A document showing user input information for test outbreaks for all of the AIDO diseases along with the evaluation results is provided here.

What are the BRD links used for?

The Biosurveillance Resource Directory (BRD) is a tool to facilitate obtaining detailed disease surveillance information. It contains information on worldwide disease surveillance systems, epidemiological models, and a thorough disease ontology. Many outbreaks in AIDO include links to BRD resources that can provide surveillance system context, describe epidemiological models used during the outbreak, or point the user to epidemiological data. The BRD is available at https://brd.bsvgateway.org/.

Why do some diseases have the similarity score feature disabled?

AIDO's analytical capabilities require a certain amount of data to be able to function reliably. The similarity score feature must be disabled for diseases that do not meet the data requirements.

If the "sort by similarity score" option is not available, it is probably due to an insufficient number of outbreaks. If you know of an outbreak that isn't listed in our library, please feel free to contact us to let us know.

In the AIDO library, who determines when an outbreak has occurred?

For all AIDO records, the outbreak declaration was determined by the referenced data source (e.g., ministry of health, publication). The AIDO team does not perform outbreak declaration.

How should I use the "Anomaly detection" section?

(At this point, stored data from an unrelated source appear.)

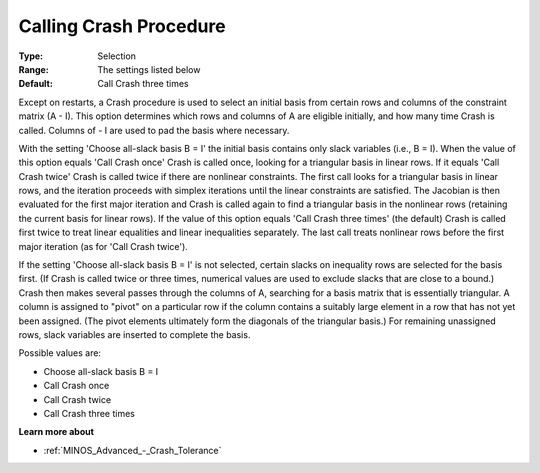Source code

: .. _MINOS_Advanced_-_Calling_Crash:


Calling Crash Procedure
=======================



:Type:	Selection	
:Range:	The settings listed below	
:Default:	Call Crash three times	



Except on restarts, a Crash procedure is used to select an initial basis from certain rows and columns of the constraint matrix (A - I). This option determines which rows and columns of A are eligible initially, and how many time Crash is called. Columns of - I are used to pad the basis where necessary.



With the setting 'Choose all-slack basis B = I' the initial basis contains only slack variables (i.e., B = I). When the value of this option equals 'Call Crash once' Crash is called once, looking for a triangular basis in linear rows. If it equals 'Call Crash twice' Crash is called twice if there are nonlinear constraints. The first call looks for a triangular basis in linear rows, and the iteration proceeds with simplex iterations until the linear constraints are satisfied. The Jacobian is then evaluated for the first major iteration and Crash is called again to find a triangular basis in the nonlinear rows (retaining the current basis for linear rows). If the value of this option equals 'Call Crash three times' (the default) Crash is called first twice to treat linear equalities and linear inequalities separately. The last call treats nonlinear rows before the first major iteration (as for 'Call Crash twice').



If the setting 'Choose all-slack basis B = I' is not selected, certain slacks on inequality rows are selected for the basis first. (If Crash is called twice or three times, numerical values are used to exclude slacks that are close to a bound.) Crash then makes several passes through the columns of A, searching for a basis matrix that is essentially triangular. A column is assigned to "pivot" on a particular row if the column contains a suitably large element in a row that has not yet been assigned. (The pivot elements ultimately form the diagonals of the triangular basis.) For remaining unassigned rows, slack variables are inserted to complete the basis.



Possible values are:



*	Choose all-slack basis B = I
*	Call Crash once
*	Call Crash twice
*	Call Crash three times




**Learn more about** 

*	:ref:`MINOS_Advanced_-_Crash_Tolerance`  






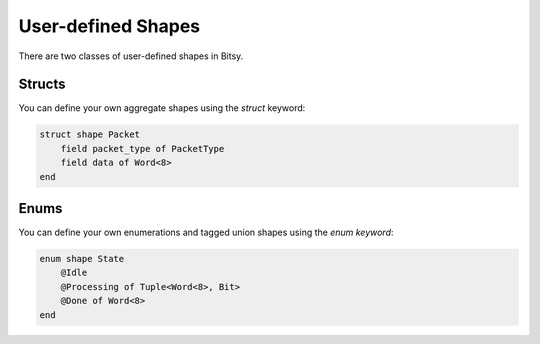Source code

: User-defined Shapes
===================
There are two classes of user-defined shapes in Bitsy.

Structs
-------
You can define your own aggregate shapes using the `struct` keyword:

.. code-block:: bitsy

    struct shape Packet
        field packet_type of PacketType
        field data of Word<8>
    end

Enums
-----
You can define your own enumerations and tagged union shapes using the `enum keyword`:

.. code-block:: bitsy

    enum shape State
        @Idle
        @Processing of Tuple<Word<8>, Bit>
        @Done of Word<8>
    end
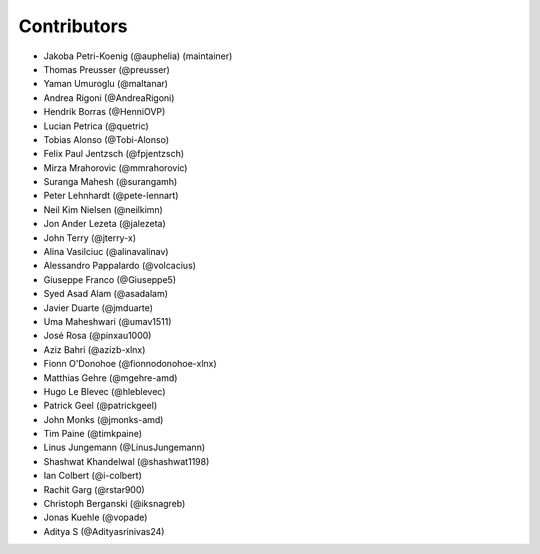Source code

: ============
Contributors
============

* Jakoba Petri-Koenig (@auphelia) (maintainer)
* Thomas Preusser (@preusser)
* Yaman Umuroglu (@maltanar)
* Andrea Rigoni (@AndreaRigoni)
* Hendrik Borras (@HenniOVP)
* Lucian Petrica (@quetric)
* Tobias Alonso (@Tobi-Alonso)
* Felix Paul Jentzsch (@fpjentzsch)
* Mirza Mrahorovic (@mmrahorovic)
* Suranga Mahesh (@surangamh)
* Peter Lehnhardt (@pete-lennart)
* Neil Kim Nielsen (@neilkimn)
* Jon Ander Lezeta (@jalezeta)
* John Terry (@jterry-x)
* Alina Vasilciuc (@alinavalinav)
* Alessandro Pappalardo (@volcacius)
* Giuseppe Franco (@Giuseppe5)
* Syed Asad Alam (@asadalam)
* Javier Duarte (@jmduarte)
* Uma Maheshwari (@umav1511)
* José Rosa (@pinxau1000)
* Aziz Bahri (@azizb-xlnx)
* Fionn O'Donohoe (@fionnodonohoe-xlnx)
* Matthias Gehre (@mgehre-amd)
* Hugo Le Blevec (@hleblevec)
* Patrick Geel (@patrickgeel)
* John Monks (@jmonks-amd)
* Tim Paine (@timkpaine)
* Linus Jungemann (@LinusJungemann)
* Shashwat Khandelwal (@shashwat1198)
* Ian Colbert (@i-colbert)
* Rachit Garg (@rstar900)
* Christoph Berganski (@iksnagreb)
* Jonas Kuehle (@vopade)
* Aditya S (@Adityasrinivas24)
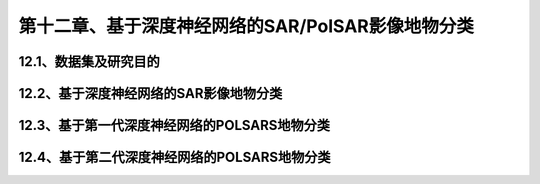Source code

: 第十二章、基于深度神经网络的SAR/PolSAR影像地物分类
=======================================================================
12.1、数据集及研究目的
---------------------------------------------------------------------
12.2、基于深度神经网络的SAR影像地物分类
---------------------------------------------------------------------
12.3、基于第一代深度神经网络的POLSARS地物分类
---------------------------------------------------------------------
12.4、基于第二代深度神经网络的POLSARS地物分类
---------------------------------------------------------------------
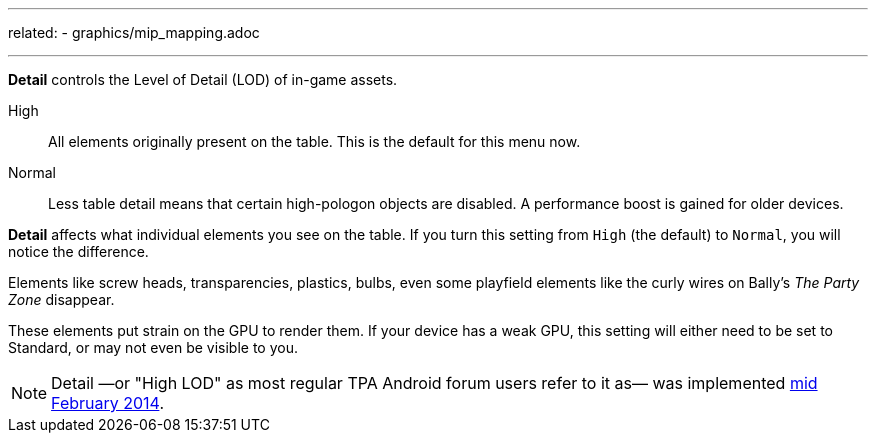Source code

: ---
related:
    - graphics/mip_mapping.adoc

---
:experimental:

btn:[Detail] controls the Level of Detail (LOD) of in-game assets.

High::
All elements originally present on the table. This is the default for this menu now.
Normal::
Less table detail means that certain high-pologon objects are disabled. A performance boost is gained for older devices.

btn:[Detail] affects what individual elements you see on the table. 
If you turn this setting from `High` (the default) to `Normal`, you will notice the difference. 

Elements like screw heads, transparencies, plastics, bulbs, even some playfield elements like the curly wires on Bally's _The Party Zone_ disappear. 

These elements put strain on the GPU to render them. 
If your device has a weak GPU, this setting will either need to be set to Standard, or may not even be visible to you.

NOTE: Detail —or "High LOD" as most regular TPA Android forum users refer to it as— was implemented http://pinballarcadefans.com/showthread.php/7358-High-lod-model-beta[mid February 2014].
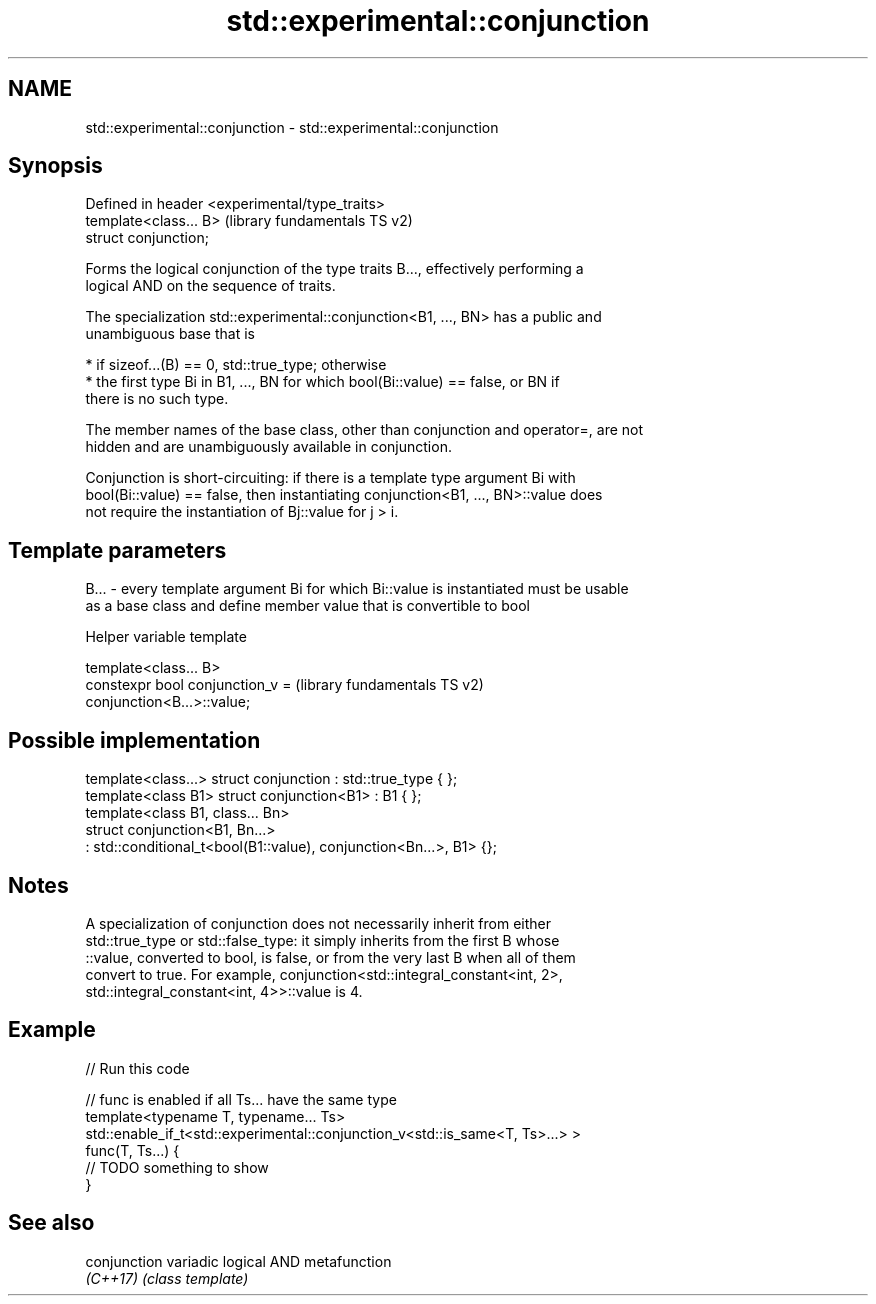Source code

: .TH std::experimental::conjunction 3 "2022.03.29" "http://cppreference.com" "C++ Standard Libary"
.SH NAME
std::experimental::conjunction \- std::experimental::conjunction

.SH Synopsis
   Defined in header <experimental/type_traits>
   template<class... B>                          (library fundamentals TS v2)
   struct conjunction;

   Forms the logical conjunction of the type traits B..., effectively performing a
   logical AND on the sequence of traits.

   The specialization std::experimental::conjunction<B1, ..., BN> has a public and
   unambiguous base that is

     * if sizeof...(B) == 0, std::true_type; otherwise
     * the first type Bi in B1, ..., BN for which bool(Bi::value) == false, or BN if
       there is no such type.

   The member names of the base class, other than conjunction and operator=, are not
   hidden and are unambiguously available in conjunction.

   Conjunction is short-circuiting: if there is a template type argument Bi with
   bool(Bi::value) == false, then instantiating conjunction<B1, ..., BN>::value does
   not require the instantiation of Bj::value for j > i.

.SH Template parameters

   B... - every template argument Bi for which Bi::value is instantiated must be usable
          as a base class and define member value that is convertible to bool

  Helper variable template

   template<class... B>
   constexpr bool conjunction_v =                          (library fundamentals TS v2)
   conjunction<B...>::value;

.SH Possible implementation

   template<class...> struct conjunction : std::true_type { };
   template<class B1> struct conjunction<B1> : B1 { };
   template<class B1, class... Bn>
   struct conjunction<B1, Bn...>
       : std::conditional_t<bool(B1::value), conjunction<Bn...>, B1> {};

.SH Notes

   A specialization of conjunction does not necessarily inherit from either
   std::true_type or std::false_type: it simply inherits from the first B whose
   ::value, converted to bool, is false, or from the very last B when all of them
   convert to true. For example, conjunction<std::integral_constant<int, 2>,
   std::integral_constant<int, 4>>::value is 4.

.SH Example


// Run this code

 // func is enabled if all Ts... have the same type
 template<typename T, typename... Ts>
 std::enable_if_t<std::experimental::conjunction_v<std::is_same<T, Ts>...> >
 func(T, Ts...) {
  // TODO something to show
 }

.SH See also

   conjunction variadic logical AND metafunction
   \fI(C++17)\fP     \fI(class template)\fP
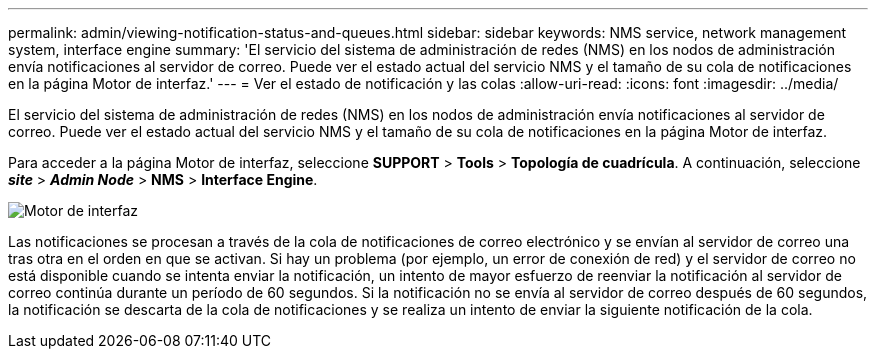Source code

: ---
permalink: admin/viewing-notification-status-and-queues.html 
sidebar: sidebar 
keywords: NMS service, network management system, interface engine 
summary: 'El servicio del sistema de administración de redes (NMS) en los nodos de administración envía notificaciones al servidor de correo. Puede ver el estado actual del servicio NMS y el tamaño de su cola de notificaciones en la página Motor de interfaz.' 
---
= Ver el estado de notificación y las colas
:allow-uri-read: 
:icons: font
:imagesdir: ../media/


[role="lead"]
El servicio del sistema de administración de redes (NMS) en los nodos de administración envía notificaciones al servidor de correo. Puede ver el estado actual del servicio NMS y el tamaño de su cola de notificaciones en la página Motor de interfaz.

Para acceder a la página Motor de interfaz, seleccione *SUPPORT* > *Tools* > *Topología de cuadrícula*. A continuación, seleccione *_site_* > *_Admin Node_* > *NMS* > *Interface Engine*.

image::../media/email_notification_status_and_queues.gif[Motor de interfaz]

Las notificaciones se procesan a través de la cola de notificaciones de correo electrónico y se envían al servidor de correo una tras otra en el orden en que se activan. Si hay un problema (por ejemplo, un error de conexión de red) y el servidor de correo no está disponible cuando se intenta enviar la notificación, un intento de mayor esfuerzo de reenviar la notificación al servidor de correo continúa durante un período de 60 segundos. Si la notificación no se envía al servidor de correo después de 60 segundos, la notificación se descarta de la cola de notificaciones y se realiza un intento de enviar la siguiente notificación de la cola.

Given the breadth and depth of AIDO's outbreak library, a user might wonder if their outbreak is anomalous compared to historical outbreaks. The "Anomaly detection" section is aimed at allowing the user to answer this question.

When viewing search results, outbreak properties (e.g., average daily cases, vaccination percentage, HDI) are broken up into two groups: 1) discrete and 2) continuous. Discrete properties are those for which there are a finite number of choices; for example, a "yes or no" question would be a discrete property. A continuous property is one for which a raw numerical value is provided; for example, the outbreak's total case count is a continuous property.

Charts showing the distribution of property values in AIDO are shown at the top of the search results page under the "Anomaly detection" tab. As discussed below, continuous property values are presented as box plots, and discrete property values are presented as pie charts. In both cases, a drop-down menu below the chart allows the user to select the property they wish to visualize.

Continuous properties

To visualize the distribution of values for a continuous property, a box plot is shown. If the user is sorting results by "Similarity score", the user's value, if provided, will be overlaid on the distribution of values in AIDO's library. The following screenshot shows a sample continuous property, total cases:

anomaly detection - continuous

Here, the user's value is displayed in orange, and the values for all of the outbreaks in AIDO are displayed in blue, along with a box plot showing the median, 1st and 3rd quartiles, and lower and upper fence values. In this instance, the user's total case count value is clearly an outlier in the context of the historical outbreaks present in AIDO's library, which may be a cause for concern.

Discrete properties

To visualize the distribution of values for a discrete property, a pie chart is shown. If the user is sorting results by "Similarity score", the user's value, if provided, will be highlighted by darkening the border on the relevant pie slice. The following screenshot shows a sample discrete property, anthrax type:

anomaly detection - discrete

Here, the user's value was "inhalational", so that pie slice is highlighted. In this instance, inhalational anthrax only accounts for 7.14% of the anthrax outbreaks present in AIDO's library, so this may be a cause for concern.